Aus Goethes bedeutungsschwangerer Tragödie „Faust, erster Teil“ machen sie vor unseren Augen in der vollbesetzen Oldenburger Kulturetage ein skurilles Festival der Phantasie: Da tänzelt ein Knallteufel werfender Memphisto (Walter Koch) unter der Nase des Herrgotts, Kopfgröße fünf Meter mal Einsfünfzig; es schiebt das blondzöpfige Gretel (Paula Kleine) ihr Riesenbaby zum Chor der Engel auf der Bühne hin und her („Doch haben sie nicht aufgepasst — schon schiebt sie ihre süße Last“), während ihr Tantchen (Giesela Meyer) den diabolischen Verführer nach Hause zerrt: „Fast Faust“, Theater, Spuk, Spektakel.
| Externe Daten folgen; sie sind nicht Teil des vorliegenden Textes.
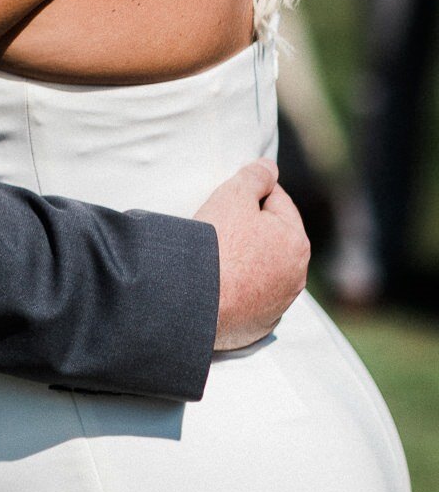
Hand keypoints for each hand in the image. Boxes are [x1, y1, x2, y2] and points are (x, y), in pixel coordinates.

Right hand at [196, 159, 309, 349]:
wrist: (194, 302)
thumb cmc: (217, 245)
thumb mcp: (233, 197)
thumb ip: (254, 177)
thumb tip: (269, 166)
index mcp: (296, 241)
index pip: (278, 201)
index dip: (251, 193)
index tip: (228, 197)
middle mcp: (296, 275)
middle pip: (272, 238)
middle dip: (251, 228)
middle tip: (218, 224)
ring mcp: (278, 303)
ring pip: (264, 270)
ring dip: (247, 260)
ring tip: (216, 256)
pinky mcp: (258, 325)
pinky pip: (251, 297)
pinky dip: (239, 289)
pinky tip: (218, 283)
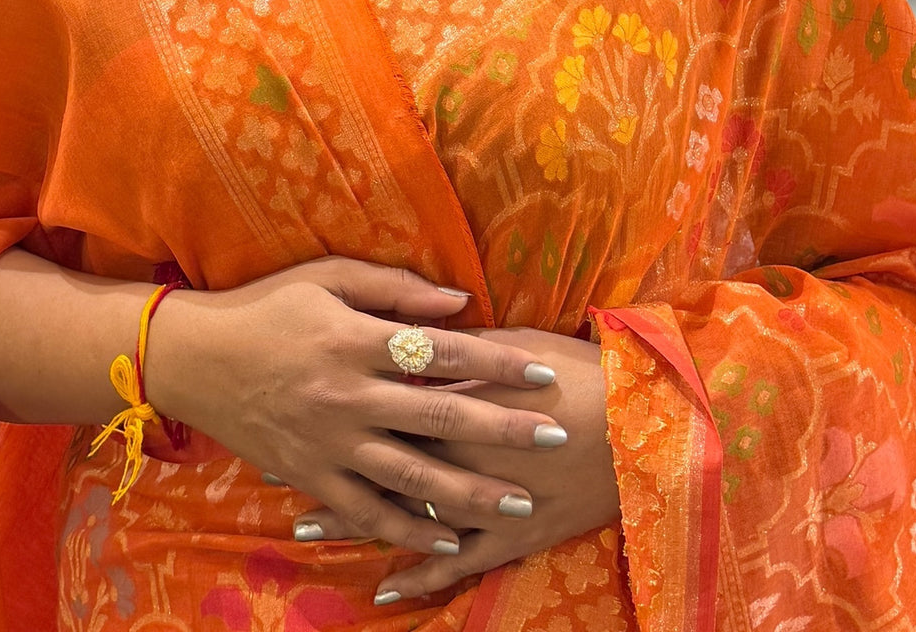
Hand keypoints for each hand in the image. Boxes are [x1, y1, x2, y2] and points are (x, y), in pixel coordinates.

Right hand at [143, 259, 562, 555]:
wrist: (195, 358)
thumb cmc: (269, 307)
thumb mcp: (329, 277)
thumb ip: (396, 289)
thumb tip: (461, 303)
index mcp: (357, 340)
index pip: (444, 353)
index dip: (498, 363)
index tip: (544, 372)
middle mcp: (348, 396)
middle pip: (441, 418)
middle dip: (504, 431)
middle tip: (556, 438)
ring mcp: (329, 443)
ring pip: (412, 476)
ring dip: (470, 491)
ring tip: (521, 501)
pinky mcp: (310, 476)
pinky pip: (366, 511)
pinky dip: (408, 529)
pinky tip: (449, 540)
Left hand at [296, 327, 620, 603]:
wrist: (644, 426)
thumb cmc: (582, 372)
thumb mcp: (516, 341)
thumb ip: (461, 342)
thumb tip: (420, 329)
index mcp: (456, 394)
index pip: (380, 393)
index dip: (333, 395)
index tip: (286, 393)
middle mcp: (457, 448)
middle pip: (376, 452)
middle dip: (324, 456)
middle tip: (271, 461)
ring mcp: (481, 496)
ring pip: (404, 510)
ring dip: (354, 517)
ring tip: (307, 521)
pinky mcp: (511, 534)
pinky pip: (458, 562)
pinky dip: (421, 575)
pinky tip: (386, 586)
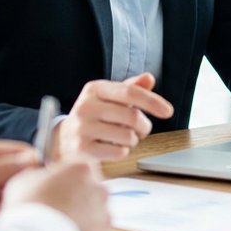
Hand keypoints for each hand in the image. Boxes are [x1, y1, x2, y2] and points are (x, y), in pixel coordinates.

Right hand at [2, 159, 110, 230]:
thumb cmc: (29, 209)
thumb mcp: (24, 180)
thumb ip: (38, 174)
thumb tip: (39, 177)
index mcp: (81, 168)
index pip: (80, 163)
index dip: (66, 173)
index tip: (56, 182)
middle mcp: (98, 188)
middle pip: (90, 187)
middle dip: (76, 195)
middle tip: (56, 207)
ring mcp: (104, 213)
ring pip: (94, 211)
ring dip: (81, 216)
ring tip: (59, 226)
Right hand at [53, 72, 174, 161]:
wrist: (62, 140)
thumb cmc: (93, 117)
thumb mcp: (109, 98)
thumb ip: (130, 89)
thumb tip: (149, 78)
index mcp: (94, 88)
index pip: (130, 92)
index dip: (153, 101)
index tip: (168, 111)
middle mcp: (86, 106)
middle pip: (132, 117)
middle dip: (144, 127)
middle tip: (141, 130)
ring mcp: (82, 128)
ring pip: (128, 137)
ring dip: (133, 140)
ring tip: (123, 138)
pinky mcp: (82, 149)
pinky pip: (119, 152)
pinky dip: (123, 152)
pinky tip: (112, 148)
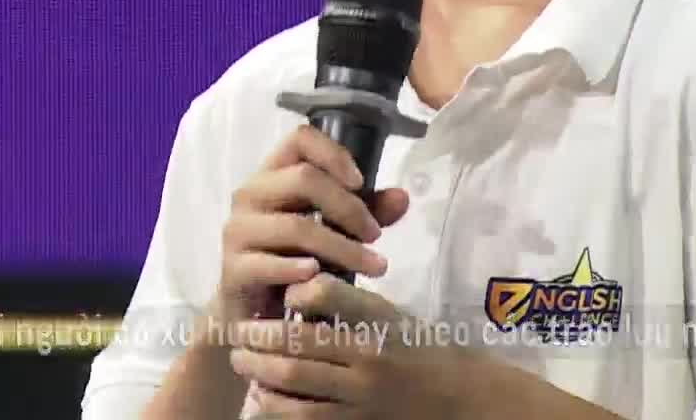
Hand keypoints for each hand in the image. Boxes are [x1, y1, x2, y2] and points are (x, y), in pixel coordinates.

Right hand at [210, 124, 411, 328]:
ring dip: (342, 247)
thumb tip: (402, 197)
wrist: (251, 313)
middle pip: (303, 178)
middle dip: (349, 207)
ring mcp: (237, 230)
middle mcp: (250, 194)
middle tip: (377, 236)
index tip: (361, 182)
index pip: (299, 139)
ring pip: (296, 226)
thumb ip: (366, 211)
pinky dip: (300, 269)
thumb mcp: (335, 231)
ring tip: (374, 266)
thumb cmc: (293, 260)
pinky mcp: (233, 268)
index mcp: (272, 175)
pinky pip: (270, 263)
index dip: (333, 153)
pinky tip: (321, 277)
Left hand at [229, 274, 478, 418]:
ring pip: (296, 381)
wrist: (455, 398)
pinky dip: (276, 406)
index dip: (296, 292)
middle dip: (260, 336)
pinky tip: (261, 397)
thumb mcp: (389, 316)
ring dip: (260, 370)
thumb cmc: (414, 349)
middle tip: (240, 332)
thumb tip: (296, 288)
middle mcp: (369, 358)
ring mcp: (361, 396)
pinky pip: (305, 417)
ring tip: (242, 361)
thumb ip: (348, 303)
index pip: (328, 296)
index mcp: (378, 322)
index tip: (281, 292)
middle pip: (301, 342)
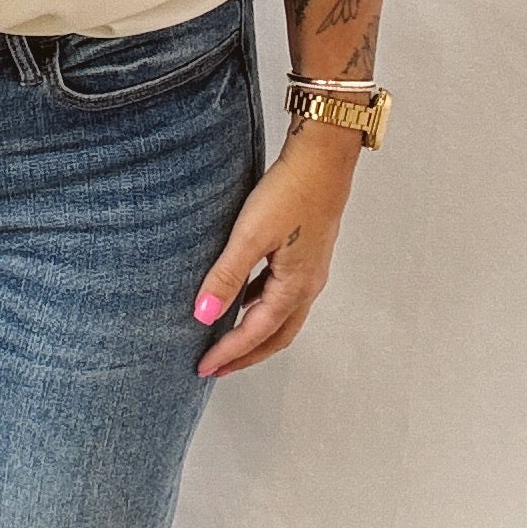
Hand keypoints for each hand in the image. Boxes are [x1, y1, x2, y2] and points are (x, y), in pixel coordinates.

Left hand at [191, 132, 358, 378]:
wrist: (322, 159)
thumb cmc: (289, 192)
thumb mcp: (250, 235)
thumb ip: (226, 276)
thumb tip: (204, 315)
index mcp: (295, 287)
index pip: (257, 333)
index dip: (229, 353)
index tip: (204, 367)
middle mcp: (308, 285)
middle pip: (276, 336)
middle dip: (246, 355)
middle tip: (216, 368)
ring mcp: (310, 271)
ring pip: (282, 318)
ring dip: (255, 334)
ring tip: (226, 342)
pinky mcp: (306, 255)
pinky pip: (283, 295)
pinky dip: (262, 309)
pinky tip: (243, 300)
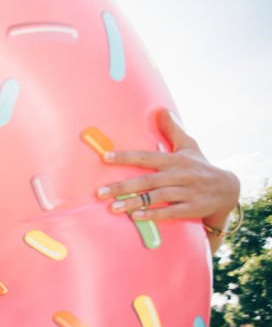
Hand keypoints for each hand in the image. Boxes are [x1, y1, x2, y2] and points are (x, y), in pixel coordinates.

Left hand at [97, 108, 239, 228]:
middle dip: (122, 186)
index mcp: (174, 160)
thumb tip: (160, 109)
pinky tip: (136, 217)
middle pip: (147, 180)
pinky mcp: (192, 208)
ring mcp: (186, 192)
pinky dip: (153, 214)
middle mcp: (179, 175)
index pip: (146, 157)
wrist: (227, 190)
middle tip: (100, 192)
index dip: (125, 157)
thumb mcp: (188, 147)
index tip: (104, 157)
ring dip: (134, 202)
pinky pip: (170, 211)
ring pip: (156, 197)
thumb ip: (172, 130)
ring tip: (113, 208)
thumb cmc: (200, 167)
Die „Blaumeiers“, sogenannte „Normale“ und sogenannte „Kranke“, 60 an der Zahl, demonstrieren spielerisch, wie fließend die Grenzen zwischen diesen Kriterien sind. Wer bitteschön im Ensemble ist Betreuer, wer Betreuter? Walther Koch als Memphisto, klar, der hält das Geschehen zusammen und greift ein, wenn die Dialoge auf der Bühne zu entgleisen drohen, weil die Begeisterung des Publikums überschwappt auf die DarstellerInnen. Aber der Rest? Die „Blaumeier“-AkteurInnen präsentieren während dieser eineinhalb Stunden die andere, die bessere Welt. Tatsächlich, ein „großes Goethöse“, wie in der Ankündigung versprochen. Musik, herrlich schräg und schaurigmelodisch, untermalt Bilder voller Farbe und Vitalität: Feurigrote Teufelchen beim Höllentanz zwischen Feuer und beißendem Rauch; fette, gröhlende, japsende, besoffene Spießer im Wirtshaus; der altehrwürdige Doktor Faust schließlich zwischen überdimensionalen Lehrbüchern („Die satanische Ferse“). Memphisto und seine Schwester Meta Phista (Heike Grohte) entpuppen sich buchstäblich als „des Pudels Kern“...

Am Schluß stehen die „Blaumeiers“ vor uns, alle Sechzig, und winken mit Rosen, die sie für den scheidenden Musiker Pago Besorgten. Wir stehen auf und klatschen uns die Hände wund — nicht artig, weil wir uns etwa verpflichtet fühlen, sondern ehrlich ergriffen: Noch nicht aufhören, geht nicht weg, noch nicht, macht weiter! Sie freuen sich, lachen, manche haben Tränen in den Augen, und tun uns den Gefallen, singen noch ein letztes mal: „In dubio pro libido“. Aber wir denken gar nicht daran, zu zweifeln. „Fast Faust“ — das ist das pure Vergnügen.